Excerpts from a dataset
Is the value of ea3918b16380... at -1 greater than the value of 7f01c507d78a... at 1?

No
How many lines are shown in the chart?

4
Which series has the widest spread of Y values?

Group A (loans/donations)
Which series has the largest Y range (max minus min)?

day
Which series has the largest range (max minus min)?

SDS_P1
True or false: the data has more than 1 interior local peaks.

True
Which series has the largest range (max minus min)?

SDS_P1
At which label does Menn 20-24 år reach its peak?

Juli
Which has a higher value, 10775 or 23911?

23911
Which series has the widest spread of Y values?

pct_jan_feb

#### [AIM OF THE TASK]
Can you reproduce the entire listing above line for line, without altering anything?

#### [OUTPUT BELOW]
Is the value of ea3918b16380... at -1 greater than the value of 7f01c507d78a... at 1?

No
How many lines are shown in the chart?

4
Which series has the widest spread of Y values?

Group A (loans/donations)
Which series has the largest Y range (max minus min)?

day
Which series has the largest range (max minus min)?

SDS_P1
True or false: the data has more than 1 interior local peaks.

True
Which series has the largest range (max minus min)?

SDS_P1
At which label does Menn 20-24 år reach its peak?

Juli
Which has a higher value, 10775 or 23911?

23911
Which series has the widest spread of Y values?

pct_jan_feb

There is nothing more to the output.